En un escenario donde la transición energética se ha convertido en la bandera de desarrollo para el norte del país, el gobernador del Atlántico, Eduardo Verano de la Rosa, ha lanzado una exhortación estratégica para redefinir la vocación productiva de la costa. El mandatario departamental ha instado a los sectores públicos y privados a no limitar la visión de sostenibilidad únicamente a la generación eólica y solar, sino a abrazar la bioenergía como el tercer pilar fundamental. Su propuesta busca transformar al Caribe en un «hub» de biocombustibles y generación a partir de biomasa, aprovechando la riqueza orgánica de la región para dejar de ser simples consumidores y convertirse en protagonistas de la seguridad energética nacional.

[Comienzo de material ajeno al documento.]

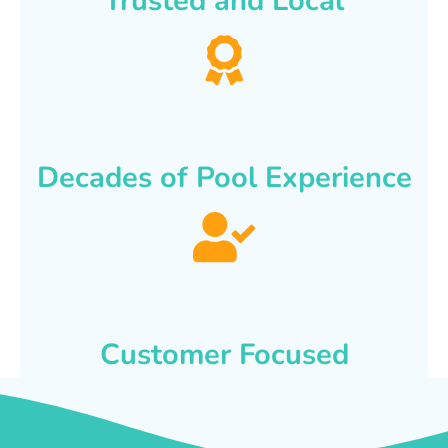
Trusted and Local
Decades of Pool Experience
Customer Focused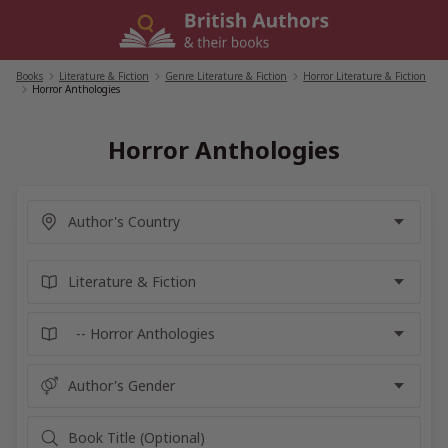
Skip
to
content
Books
/
Literature & Fiction
/
Genre Literature & Fiction
/
Horror Literature & Fiction
/
Horror Anthologies
Horror Anthologies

Desde una perspectiva de economía circular, la apuesta del gobernador apunta a valorizar lo que hoy se considera desperdicio. La región Caribe, con su vasta extensión agrícola y ganadera, produce diariamente toneladas de residuos orgánicos que actualmente terminan en vertederos o contaminando fuentes hídricas. La visión de la administración es convertir esta «basura» en «oro verde»; es decir, utilizar la cascarilla de arroz, los residuos de palma y el estiércol ganadero para alimentar plantas de biogás y generación térmica renovable, cerrando el ciclo productivo y generando ingresos adicionales para el campesinado.
En el plano de la competitividad global, esta movida busca atraer flujos de inversión extranjera que hoy buscan asentarse en territorios «carbono neutrales». Verano subraya que las grandes multinacionales ya no solo buscan mano de obra calificada, sino garantías de energía limpia para sus operaciones. Al consolidar un clúster bioenergético, el Atlántico y sus vecinos podrían ofrecer un portafolio de servicios industriales verdes, posicionando a la región como un imán para empresas de tecnología y manufactura avanzada que requieren certificaciones ambientales rigurosas para exportar a mercados europeos y norteamericanos.

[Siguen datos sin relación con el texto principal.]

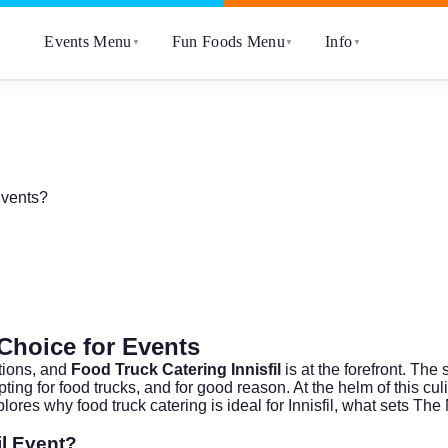
Events Menu
Fun Foods Menu
Info
▼
▼
▼
Events?
 Choice for Events
tions, and
Food Truck Catering Innisfil
is at the forefront. The
ting for food trucks, and for good reason. At the helm of this cul
plores why food truck catering is ideal for Innisfil, what sets T
il Event?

El componente social de esta propuesta es quizás el más ambicioso, pues promete una descentralización real de la riqueza energética. A diferencia de los megaproyectos hidroeléctricos que concentran los recursos, las plantas de bioenergía pueden operar a pequeña y mediana escala en municipios apartados. Esto implica llevar desarrollo tecnológico a la ruralidad dispersa, capacitando a las comunidades en el manejo de biodigestores y cultivos energéticos, lo que se traduciría en la creación de empleos técnicos cualificados en zonas que históricamente han dependido de la informalidad y la agricultura de subsistencia.
Finalmente, el llamado de Verano es un grito de autonomía regional. Consolidar al Caribe como potencia bioenergética es un paso hacia la soberanía de recursos, reduciendo la dependencia de las decisiones tomadas en el interior del país. La estrategia plantea que, si la costa logra producir su propia energía de manera eficiente y sostenible, tendrá la palanca necesaria para renegociar su estatus político y económico frente a la Nación, demostrando que la región no es solo un paisaje para el turismo, sino el motor que puede impulsar la descarbonización de toda Colombia.